Presentation during EHA21: On Friday, June 10, 2016 from 17:15 - 18:45
Location: Poster area (Hall H)
Background Anathromb (AR) is a novel, extended-release formulation of anagrelide hydrochloride (ana), a well-known compound used to selectively normalize platelet counts (plc) by inhibiting megakaryocyte development and maturation in high-risk patients suffering from the myeloproliferative neoplasm Essential Thrombocythemia (ET). Common side-effects of licensed formulations may be largely due to ana and its 3OH-metabolite peak plasma concentrations, whereas efficacy is proportional to AUC. Moreover, licensed formulations need to be dosed twice daily.
Aims The aim of this study was to demonstrate the non-inferiority of Anathromb in comparison to the licensed comparator in a phase 3, randomized, active-control, double-blind, parallel group non-inferiority setting.
Methods AR was compared to a commercially available ana formulation, Thromboreductin (TR) in a phase 3, randomized, active-control, double-blind, parallel group non-inferiority trial in high-risk ET patients, either ana-naïve or ana-experienced. After a 6 to 12 weeks titration period, the primary endpoint was the mean plc in the maintenance phase (3 consecutive measurements, centrally assessed, each 2 weeks apart).

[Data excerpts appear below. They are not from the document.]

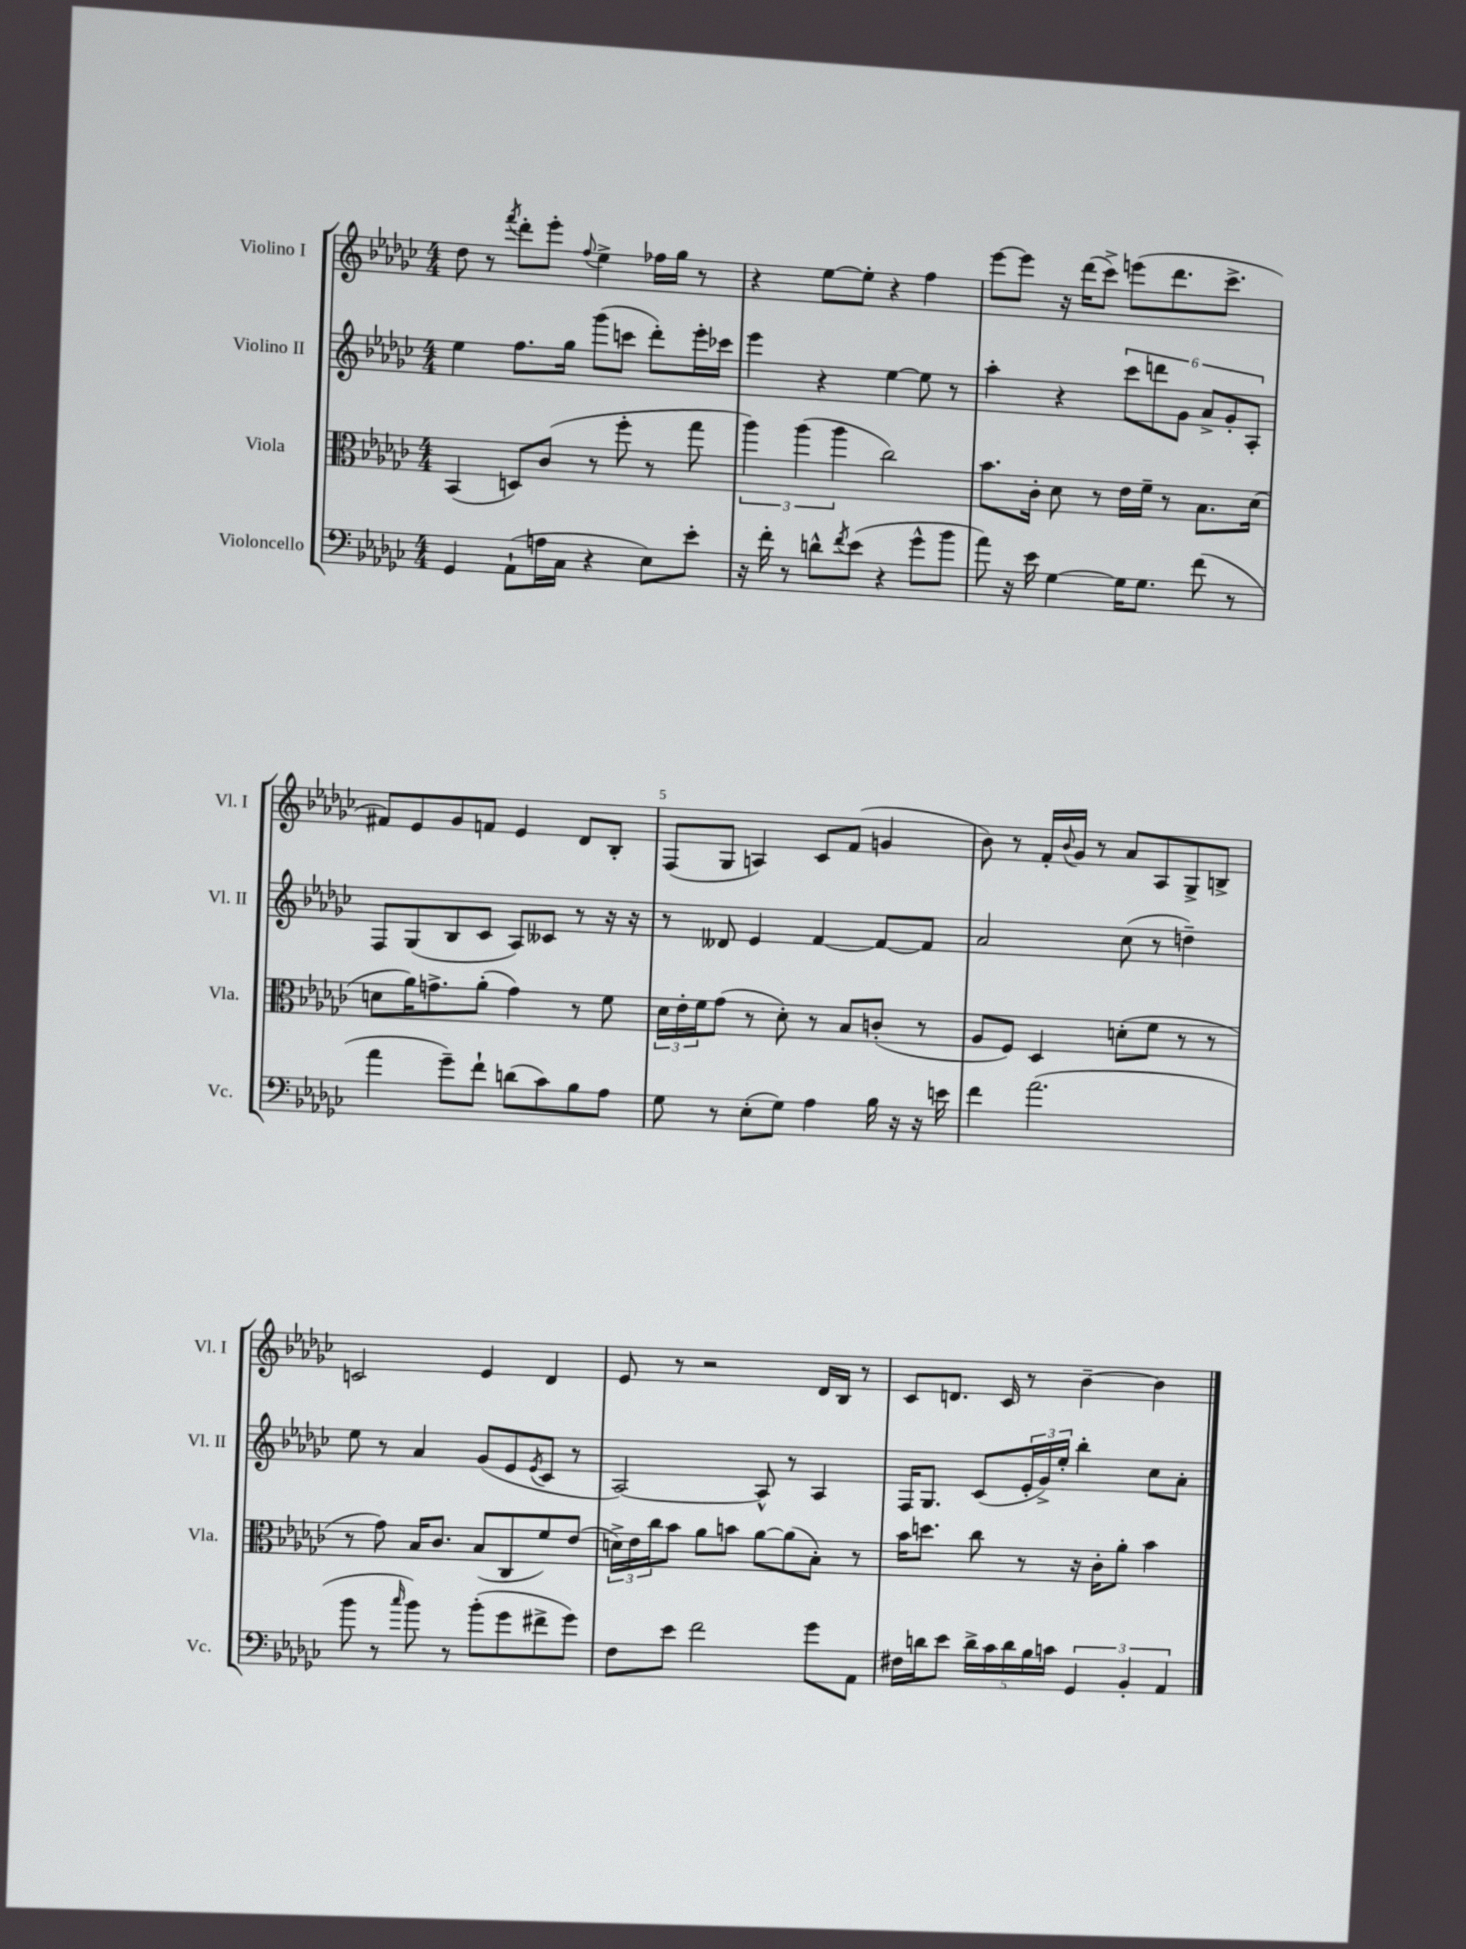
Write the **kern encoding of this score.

**kern	**kern	**kern	**kern
*staff4	*staff3	*staff2	*staff1
*clefF4	*clefC3	*clefG2	*clefG2
*k[b-e-a-d-g-c-]	*k[b-e-a-d-g-c-]	*k[b-e-a-d-g-c-]	*k[b-e-a-d-g-c-]
*M4/4	*M4/4	*M4/4	*M4/4
4GG-	(4BB-	4ee-	8dd-
.	.	.	8r
.	.	.	8qfff
(8AA-`	8D)	8.ff	8ddd-'
16A	(8c-	.	8eee-'
16C-	.	16gg-	.
.	.	.	8qqff
4r	8r	(8ggg-	4ee-^
.	8ff'	8ccc	.
8E-)	8r	8ddd-')	16ff-
.	.	.	16gg-
8e-'	8gg-	16eee-'	8r
.	.	16ccc-	.
=	=	=	=
16r	6aa-)	4eee-	4r
16f'	.	.	.
8r	.	.	.
.	(6aa-	.	.
8d^^	.	4r	[8ee-
.	6aa-	.	.
8qf	.	.	.
(8e-	.	.	8ee-']
4r	2cc-)	[4ee-	4r
8g-^^	.	8ee-]	4ff
8b-	.	8r	.
=	=	=	=
8a-)	8.b-	4aa-'	[8eee-
16r	.	.	8eee-]
16e-	16c-'	.	.
[4G-	8d-	4r	16r
.	.	.	(16ddd-
.	8r	.	8ccc-^)
16G-]	16e-	12ccc-	(8eee
8.G-	16f~	.	.
.	.	12ddd	.
.	8r	.	8.ddd-
.	.	12g-	.
(8f	8.B-	12a-^	.
.	.	.	8.ccc-^
.	.	12g-'	.
8r	.	.	.
.	.	12A-'	.
.	(16d-	.	.
=	=	=	=
4a-	8d	8F	8f#)
.	16a-)	(8G-	8e-
.	8.g^	.	.
8g-~)	.	8B-	8g-
8f`	(8a-'	8c-	8f
(8d	4g)	8A-)	4e-
8c-)	.	8c--	.
8B-	8r	8r	8d-
8A-	8f	16r	8B-'
.	.	16r	.
=	=	=	=
8G-	24d-	8r	(8F
.	24e-'	.	.
.	24f	.	.
8r	(8g-	8d--	8G-
(8E-'	8r	4e-	4A)
8G-)	8d-')	.	.
4A-	8r	[4f	8c-
.	8B-	.	(8f
16B-	(8c'	8f_	4g
16r	.	.	.
16r	8r	8f]	.
16e	.	.	.
=	=	=	=
4f	8A-	2a-	8b-)
.	8F)	.	8r
(2.a-	4D-	.	16f'
.	.	.	8qqb-
.	.	.	16g-
.	.	.	8r
.	(8d'	(8cc-	8a-
.	8f	8r	8A-
.	8r	4dd~)	8G-^
.	8r	.	8B^
=	=	=	=
8b-	8r	8ee-	2c
8r	8g-)	8r	.
16qqcc-	.	.	.
8b-)	16B-	4a-	.
.	8.c-	.	.
8r	.	.	.
(8b-'	(8B-	(8g-	4e-
8g-	8C-	8e-	.
.	.	8qe-	.
8f#^	8f)	8c-	4d-
8g-)	(8e-	8r	.
=	=	=	=
8F	24d^)	[2A-)	8e-
.	24e-	.	.
.	24cc-	.	.
8e-	8b-	.	8r
2f	8a-	.	2r
.	8b	.	.
.	[8a-	8A-^^]	.
.	(8a-]	8r	.
8g-	8B-')	4A-	16d-
.	.	.	16B-
8AA-	8r	.	8r
=	=	=	=
16F#	16b-	16F	8c-
16d	8.dd	8.G-	.
8e-	.	.	8.d
20d^	8cc-	(8c-	.
20c-	.	.	.
.	.	.	16c-
20d	.	.	.
.	8r	24e-'	8r
20B-	.	.	.
.	.	24g-^)	.
20c	.	.	.
.	.	24ee-'	.
6GG-	16r	4bb-'	[4b-~
.	16c-'	.	.
.	8a-'	.	.
6BB-'	.	.	.
.	4b-	8cc-	4b-]
6AA-	.	.	.
.	.	8a-'	.
==	==	==	==
*-	*-	*-	*-
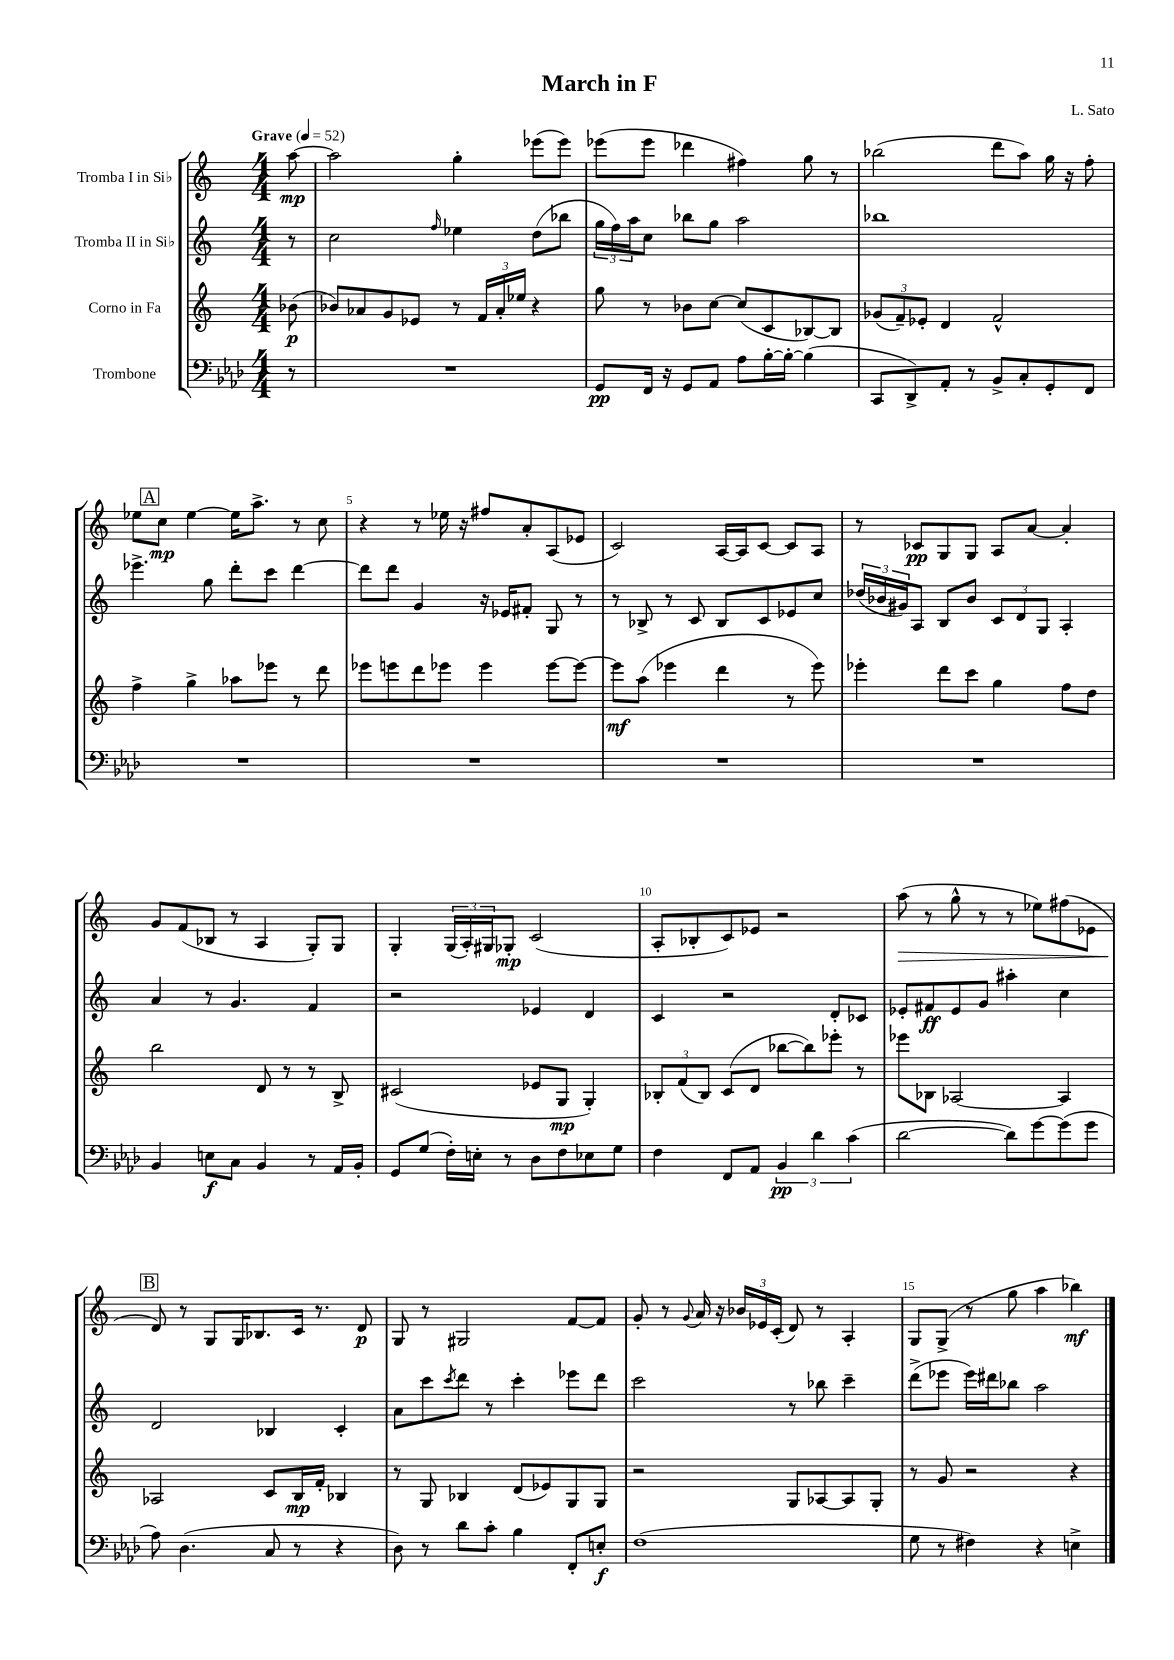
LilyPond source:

\header { title = "March in F" composer = "L. Sato" }
<<
\new StaffGroup <<
\new Staff = "s0" \with { instrumentName = "Tromba I in Sib" } {
    \clef treble \key c \major \numericTimeSignature \time 4/4 \partial 8 \tempo "Grave" 4 = 52
    a''8~\mp |
    a''2 g''4-. ees'''8( ees'''8) |
    ees'''8( ees'''8 des'''4 fis''4) g''8 r8 |
    bes''2( d'''8 a''8) g''16 r16 f''8-. |
    \mark \markup { \box "A" } ees''8 c''8\mp ees''4~ ees''16 a''8.-> r8 c''8 |
    r4 r8 ees''16 r16 fis''8 a'8-. a8( ees'8 |
    c'2) a16~ a16 c'8~ c'8 a8 |
    r8 ces'8\pp g8 g8 a8 a'8~ a'4-. |
    g'8 f'8( bes8 r8 a4 g8-.) g8 |
    g4-. \tuplet 3/2 { g16( a16-.) gis16 } ges8-.\mp c'2( |
    a8-. bes8-. c'8) ees'8 r2 |
    a''8\>( r8 g''8-^ r8 r8 ees''8) fis''8( ees'8 |
    \mark \markup { \box "B" } d'8\!) r8 g8 g16 bes8. c'16 r8. d'8\p |
    g8 r8 gis2 f'8~ f'8 |
    g'8-. r8 \appoggiatura { g'8 } a'16 r16 \tuplet 3/2 { bes'16 ees'16 c'16-.( } d'8) r8 a4-. |
    g8 g8->( r8 g''8 a''4 bes''4\mf) \bar "|." |
}
\new Staff = "s1" \with { instrumentName = "Tromba II in Sib" } {
    \clef treble \key c \major \numericTimeSignature \time 4/4 \partial 8
    r8 |
    c''2 \grace { f''16 } ees''4 d''8( bes''8 |
    \tuplet 3/2 { g''16 f''16) a''16 } c''8 bes''8 g''8 a''2 |
    bes''1 |
    \mark \markup { \box "A" } ees'''4.-> g''8 d'''8-. c'''8 d'''4~ |
    d'''8 d'''8 g'4 r16 ees'16 fis'8-. g8 r8 |
    r8 bes8-> r8 c'8 bes8 c'8 ees'8 c''8 |
    \tuplet 3/2 { des''16( bes'16 gis'16) } a8 b8 bes'8 \tuplet 3/2 { c'8 d'8 g8 } a4-. |
    a'4 r8 g'4. f'4 |
    r2 ees'4 d'4 |
    c'4 r2 d'8-. ces'8 |
    ees'8-. fis'8\ff ees'8 g'8 ais''4-. c''4 |
    \mark \markup { \box "B" } d'2 bes4 c'4-. |
    a'8 c'''8 \acciaccatura { c'''8 } d'''8 r8 c'''4-. ees'''8 d'''8 |
    c'''2 r8 bes''8 c'''4-- |
    d'''8->( ees'''8 ees'''16) dis'''16 bes''8 a''2 \bar "|." |
}
\new Staff = "s2" \with { instrumentName = "Corno in Fa" } {
    \clef treble \key c \major \numericTimeSignature \time 4/4 \partial 8
    bes'8\p( |
    bes'8) aes'8 g'8 ees'8 r8 \tuplet 3/2 { f'16 aes'16-. ees''16 } r4 |
    g''8 r8 bes'8 c''8~ c''8( c'8 bes8~) bes8 |
    \tuplet 3/2 { ges'8( f'8--) ees'8-. } d'4 f'2-^ |
    \mark \markup { \box "A" } f''4-> g''4-> aes''8 ees'''8 r8 d'''8 |
    ees'''8 e'''8 d'''8 ees'''8 ees'''4 ees'''8~ ees'''8~ |
    ees'''8\mf a''8( ees'''4 d'''4 r8 ees'''8) |
    ees'''4-. d'''8 c'''8 g''4 f''8 d''8 |
    b''2 d'8 r8 r8 b8-> |
    cis'2( ees'8 g8\mp g4-.) |
    \tuplet 3/2 { bes8-. f'8( bes8) } c'8( d'8 bes''8~ bes''8) ees'''8-. r8 |
    ees'''8 bes8 aes2~ aes4 |
    \mark \markup { \box "B" } aes2 c'8 b16\mp f'16-. bes4 |
    r8 g8 bes4 d'8( ees'8) g8 g8 |
    r2 g8 aes8~ aes8 g8-. |
    r8 g'8 r2 r4 \bar "|." |
}
\new Staff = "s3" \with { instrumentName = "Trombone" } {
    \clef bass \key aes \major \numericTimeSignature \time 4/4 \partial 8
    r8 |
    R1 |
    g,8\pp f,16 r16 g,8 aes,8 aes8 bes16~-. bes16~-. bes4( |
    c,8 des,8->) aes,8-. r8 bes,8-> c8-. g,8-. f,8 |
    \mark \markup { \box "A" } R1 |
    R1 |
    R1 |
    R1 |
    bes,4 e8\f c8 bes,4 r8 aes,16 bes,16-. |
    g,8 g8( f16-.) e16-. r8 des8 f8 ees8 g8 |
    f4 f,8 aes,8 \tuplet 3/2 { bes,4\pp des'4 c'4( } |
    des'2~ des'8) g'8~ g'8( g'8 |
    \mark \markup { \box "B" } aes8) des4.( c8 r8 r4 |
    des8) r8 des'8 c'8-. bes4 f,8-. e8-.\f |
    f1( |
    g8 r8 fis4) r4 e4-> \bar "|." |
}
>>
>>
\layout { \context { \Score \override BarNumber.break-visibility = ##(#f #t #t) barNumberVisibility = #(every-nth-bar-number-visible 5) } }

Results 106 patients (91 ana-naïve) were randomized and treated. All patients fulfilled the WHO 2008 diagnostic criteria, the median age was 61, roughly two-thirds were female, and both treatment arms were well balanced. The mean plc at screening was 821 for AR and 797 for TR groups, during the maintenance phase mean plc was 283 for AR and 316 for TR. Thus, both treatments were highly effective in normalizing plc, and the primary endpoint was met formally demonstrating non-inferiority of AR to the licensed TR (p<0,0001). Time from randomization to maintenance phase and number of responders were similar in both treatment arms. Results were consistent between ana-naïve and –experienced patients. Importantly, plc normalization was achieved in three-quarters of patients with a dosing corresponding to 1-2 tablets AR once daily, whereas >90% of the patients required 3 or more capsules TR per day divided in two doses morning and evening. Treatment was well-tolerated, in line with the known side effect profile of ana, the most frequent adverse events were cardiac, CNS and GI disorders. There was no statistically significant difference between the two treatment arms, numerically cardiac disorders occurred less frequently in the AR arm, whereas the opposite trend was observed for CNS and GI. Evaluation of potential differences between AR and TR regarding tolerability requires additional studies with more patients and longer exposure.
Conclusion In summary, the novel extended-release formulation AR was well tolerated and equally effective as the licensed comparator TR in normalizing plc. AR provides a more convenient once-daily dosing schedule and may offer an alternative to licensed immediate-release ana formulations in particular for patients not well tolerating ana side effects.